The conditions of asymmetric sampling were emulated by sub-sampling the data points on one size of a given manifold by a factor of 2. Moreover, the data points were further subjected to random removals of their localized subsets to imitate the effects of “holes”. Finally, all data points were contaminated by additive Gaussian noise with different values of its standard deviation \(\sigma _n\).

Table 1. Empirical mean cumulative errors (average ± 1 standard deviation)

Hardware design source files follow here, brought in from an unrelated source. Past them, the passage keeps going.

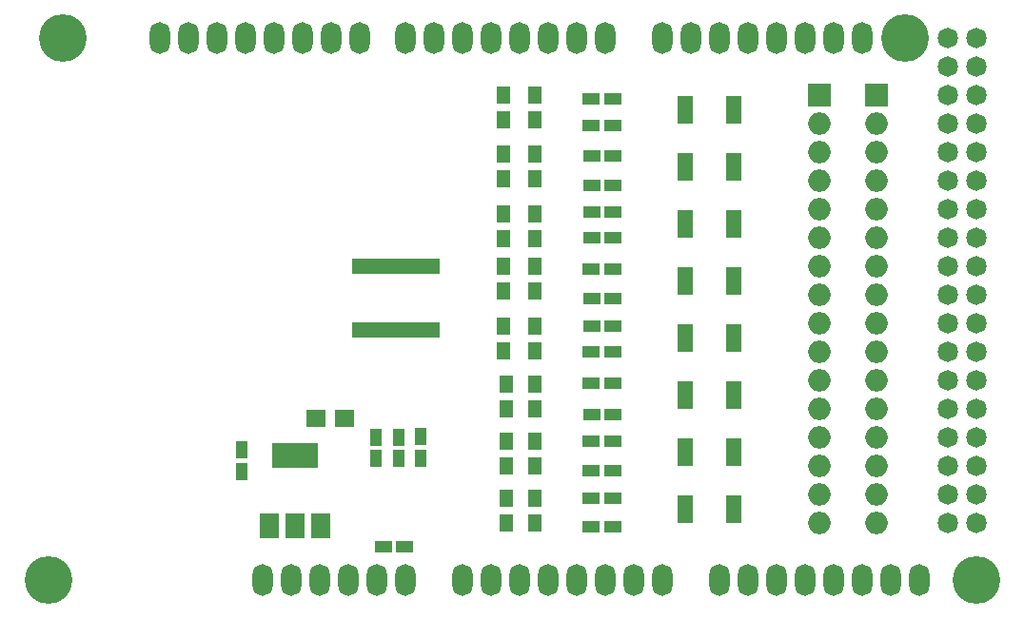
<source format=gbr>
G04 #@! TF.FileFunction,Soldermask,Top*
%FSLAX46Y46*%
G04 Gerber Fmt 4.6, Leading zero omitted, Abs format (unit mm)*
G04 Created by KiCad (PCBNEW 4.0.5) date Thursday, 11 May 2017 'PMt' 15:34:45*
%MOMM*%
%LPD*%
G01*
G04 APERTURE LIST*
%ADD10C,0.100000*%
%ADD11R,2.000000X2.000000*%
%ADD12O,2.000000X2.000000*%
%ADD13R,1.500000X1.050000*%
%ADD14R,1.050000X1.500000*%
%ADD15R,1.800000X1.550000*%
%ADD16R,1.200000X1.500000*%
%ADD17R,0.700000X1.400000*%
%ADD18R,1.400000X0.550000*%
%ADD19R,4.100000X2.300000*%
%ADD20R,1.800000X2.300000*%
%ADD21O,1.824000X2.840000*%
%ADD22C,4.237000*%
%ADD23C,1.824000*%
G04 APERTURE END LIST*
D10*
D11*
X180340000Y-83820000D03*
D12*
X180340000Y-86360000D03*
X180340000Y-88900000D03*
X180340000Y-91440000D03*
X180340000Y-93980000D03*
X180340000Y-96520000D03*
X180340000Y-99060000D03*
X180340000Y-101600000D03*
X180340000Y-104140000D03*
X180340000Y-106680000D03*
X180340000Y-109220000D03*
X180340000Y-111760000D03*
X180340000Y-114300000D03*
X180340000Y-116840000D03*
X180340000Y-119380000D03*
X180340000Y-121920000D03*
D13*
X155000000Y-84100000D03*
X156900000Y-84100000D03*
X155021200Y-94183200D03*
X156921200Y-94183200D03*
X155021200Y-104394000D03*
X156921200Y-104394000D03*
X155000000Y-114600000D03*
X156900000Y-114600000D03*
X155000000Y-86500000D03*
X156900000Y-86500000D03*
X155021200Y-96520000D03*
X156921200Y-96520000D03*
X155000000Y-106680000D03*
X156900000Y-106680000D03*
X155000000Y-117200000D03*
X156900000Y-117200000D03*
X138400000Y-124000000D03*
X136500000Y-124000000D03*
X155021200Y-89204800D03*
X156921200Y-89204800D03*
X155000000Y-99314000D03*
X156900000Y-99314000D03*
X155000000Y-109474000D03*
X156900000Y-109474000D03*
X155000000Y-119684800D03*
X156900000Y-119684800D03*
D14*
X123900000Y-115400000D03*
X123900000Y-117300000D03*
D13*
X155021200Y-91846400D03*
X156921200Y-91846400D03*
X155021200Y-101904800D03*
X156921200Y-101904800D03*
X155021200Y-112200000D03*
X156921200Y-112200000D03*
X155000000Y-122200000D03*
X156900000Y-122200000D03*
D14*
X135830000Y-114240000D03*
X135830000Y-116140000D03*
X137830000Y-114240000D03*
X137830000Y-116140000D03*
X139830000Y-114200000D03*
X139830000Y-116100000D03*
D15*
X130530000Y-112540000D03*
X133030000Y-112540000D03*
D11*
X175260000Y-83820000D03*
D12*
X175260000Y-86360000D03*
X175260000Y-88900000D03*
X175260000Y-91440000D03*
X175260000Y-93980000D03*
X175260000Y-96520000D03*
X175260000Y-99060000D03*
X175260000Y-101600000D03*
X175260000Y-104140000D03*
X175260000Y-106680000D03*
X175260000Y-109220000D03*
X175260000Y-111760000D03*
X175260000Y-114300000D03*
X175260000Y-116840000D03*
X175260000Y-119380000D03*
X175260000Y-121920000D03*
D16*
X147200000Y-86000000D03*
X147200000Y-83800000D03*
X147200000Y-96600000D03*
X147200000Y-94400000D03*
X150000000Y-106600000D03*
X150000000Y-104400000D03*
X150000000Y-116800000D03*
X150000000Y-114600000D03*
X150000000Y-86000000D03*
X150000000Y-83800000D03*
X150000000Y-96600000D03*
X150000000Y-94400000D03*
X147200000Y-106600000D03*
X147200000Y-104400000D03*
X147400000Y-116800000D03*
X147400000Y-114600000D03*
X147200000Y-91200000D03*
X147200000Y-89000000D03*
X147200000Y-101260000D03*
X147200000Y-99060000D03*
X150000000Y-111700000D03*
X150000000Y-109500000D03*
X150000000Y-121900000D03*
X150000000Y-119700000D03*
X150000000Y-91200000D03*
X150000000Y-89000000D03*
X150000000Y-101260000D03*
X150000000Y-99060000D03*
X147400000Y-111700000D03*
X147400000Y-109500000D03*
X147400000Y-121900000D03*
X147400000Y-119700000D03*
D17*
X141200000Y-99000000D03*
X140550000Y-99000000D03*
X139900000Y-99000000D03*
X139250000Y-99000000D03*
X138600000Y-99000000D03*
X137950000Y-99000000D03*
X137300000Y-99000000D03*
X136650000Y-99000000D03*
X136000000Y-99000000D03*
X135350000Y-99000000D03*
X134700000Y-99000000D03*
X134050000Y-99000000D03*
X134050000Y-104700000D03*
X134700000Y-104700000D03*
X135350000Y-104700000D03*
X136000000Y-104700000D03*
X136650000Y-104700000D03*
X137300000Y-104700000D03*
X137950000Y-104700000D03*
X138600000Y-104700000D03*
X139250000Y-104700000D03*
X139900000Y-104700000D03*
X140550000Y-104700000D03*
X141200000Y-104700000D03*
D18*
X163340000Y-84090000D03*
X163340000Y-84590000D03*
X163340000Y-85090000D03*
X163340000Y-85590000D03*
X163340000Y-86090000D03*
X167640000Y-86090000D03*
X167640000Y-85590000D03*
X167640000Y-85090000D03*
X167640000Y-84590000D03*
X167640000Y-84090000D03*
X163340000Y-94250000D03*
X163340000Y-94750000D03*
X163340000Y-95250000D03*
X163340000Y-95750000D03*
X163340000Y-96250000D03*
X167640000Y-96250000D03*
X167640000Y-95750000D03*
X167640000Y-95250000D03*
X167640000Y-94750000D03*
X167640000Y-94250000D03*
X163340000Y-104410000D03*
X163340000Y-104910000D03*
X163340000Y-105410000D03*
X163340000Y-105910000D03*
X163340000Y-106410000D03*
X167640000Y-106410000D03*
X167640000Y-105910000D03*
X167640000Y-105410000D03*
X167640000Y-104910000D03*
X167640000Y-104410000D03*
X163340000Y-114570000D03*
X163340000Y-115070000D03*
X163340000Y-115570000D03*
X163340000Y-116070000D03*
X163340000Y-116570000D03*
X167640000Y-116570000D03*
X167640000Y-116070000D03*
X167640000Y-115570000D03*
X167640000Y-115070000D03*
X167640000Y-114570000D03*
D19*
X128650000Y-115840000D03*
D20*
X128650000Y-122140000D03*
X130950000Y-122140000D03*
X126350000Y-122140000D03*
D18*
X163340000Y-89170000D03*
X163340000Y-89670000D03*
X163340000Y-90170000D03*
X163340000Y-90670000D03*
X163340000Y-91170000D03*
X167640000Y-91170000D03*
X167640000Y-90670000D03*
X167640000Y-90170000D03*
X167640000Y-89670000D03*
X167640000Y-89170000D03*
X163340000Y-99330000D03*
X163340000Y-99830000D03*
X163340000Y-100330000D03*
X163340000Y-100830000D03*
X163340000Y-101330000D03*
X167640000Y-101330000D03*
X167640000Y-100830000D03*
X167640000Y-100330000D03*
X167640000Y-99830000D03*
X167640000Y-99330000D03*
X163340000Y-109490000D03*
X163340000Y-109990000D03*
X163340000Y-110490000D03*
X163340000Y-110990000D03*
X163340000Y-111490000D03*
X167640000Y-111490000D03*
X167640000Y-110990000D03*
X167640000Y-110490000D03*
X167640000Y-109990000D03*
X167640000Y-109490000D03*
X163365400Y-119650000D03*
X163365400Y-120150000D03*
X163365400Y-120650000D03*
X163365400Y-121150000D03*
X163365400Y-121650000D03*
X167665400Y-121650000D03*
X167665400Y-121150000D03*
X167665400Y-120650000D03*
X167665400Y-120150000D03*
X167665400Y-119650000D03*
D21*
X161285000Y-78750000D03*
X163825000Y-78750000D03*
X166365000Y-78750000D03*
X168905000Y-78750000D03*
X171445000Y-78750000D03*
X173985000Y-78750000D03*
X176525000Y-78750000D03*
X179065000Y-78750000D03*
X184145000Y-127010000D03*
X181605000Y-127010000D03*
X179065000Y-127010000D03*
X176525000Y-127010000D03*
X166365000Y-127010000D03*
X161285000Y-127010000D03*
X158745000Y-127010000D03*
X168905000Y-127010000D03*
X171445000Y-127010000D03*
X173985000Y-127010000D03*
X156205000Y-127010000D03*
X153665000Y-127010000D03*
X151125000Y-127010000D03*
X143505000Y-127010000D03*
X146045000Y-127010000D03*
X148585000Y-127010000D03*
X138425000Y-127010000D03*
X135885000Y-127010000D03*
X133345000Y-127010000D03*
X128265000Y-127010000D03*
X125725000Y-127010000D03*
X156205000Y-78750000D03*
X153665000Y-78750000D03*
X151125000Y-78750000D03*
X148585000Y-78750000D03*
X146045000Y-78750000D03*
X143505000Y-78750000D03*
X140965000Y-78750000D03*
X138425000Y-78750000D03*
X134361000Y-78750000D03*
X131821000Y-78750000D03*
X129281000Y-78750000D03*
X126741000Y-78750000D03*
X124201000Y-78750000D03*
X121661000Y-78750000D03*
X119121000Y-78750000D03*
X116581000Y-78750000D03*
X130805000Y-127010000D03*
D22*
X189225000Y-127010000D03*
X182875000Y-78750000D03*
X107945000Y-78750000D03*
X106675000Y-127010000D03*
D23*
X186685000Y-81290000D03*
X189225000Y-81290000D03*
X186685000Y-83830000D03*
X189225000Y-83830000D03*
X186685000Y-86370000D03*
X189225000Y-86370000D03*
X186685000Y-88910000D03*
X189225000Y-88910000D03*
X186685000Y-78750000D03*
X189225000Y-78750000D03*
X189225000Y-91450000D03*
X186685000Y-91450000D03*
X186685000Y-93990000D03*
X189225000Y-93990000D03*
X186685000Y-96530000D03*
X189225000Y-96530000D03*
X186685000Y-99070000D03*
X189225000Y-99070000D03*
X186685000Y-101610000D03*
X189225000Y-101610000D03*
X186685000Y-104150000D03*
X189225000Y-104150000D03*
X186685000Y-106690000D03*
X189225000Y-106690000D03*
X186685000Y-109230000D03*
X189225000Y-109230000D03*
X186685000Y-111770000D03*
X189225000Y-111770000D03*
X186685000Y-114310000D03*
X189225000Y-114310000D03*
X186685000Y-116850000D03*
X189225000Y-116850000D03*
X186685000Y-119390000D03*
X189225000Y-119390000D03*
X186685000Y-121930000D03*
X189225000Y-121930000D03*
M02*

</source>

Table 1 summarizes the results of present quantitative analysis, showing the values of mean cumulative distance for different types of manifolds as well as the values of N and \(\sigma _n\). Each entry in Table 1 has been computed as an average of 10 independent trials. As expected, the noisy scenarios with higher extents of skewness and incompletion in measurements results in higher values of the errors. A relative increase of the error can also be observed in the case of square, due to the non-smoothness of its shape. Overall, however, the proposed method demonstrated a stable and reasonably accurate performance. A sample results of surface and curve fitting is shown in Fig. 3.

Fig. 3.
figure 3

Results of fitting the sphere surface and the square curves.

5 Conclusion

In this paper, a simple numerical method for fitting closed curves and surfaces of various topologies to points clouds has been presented. The proposed numerical solution was based on implicit discretization, which allows using substantially larger time steps \(\varDelta t\) (as opposed to explicit schemes), thus improving the rate of convergence. Moreover, the proposed formulation is parameter-free, offering the same unified algorithmic structure in both 2D and 3D settings.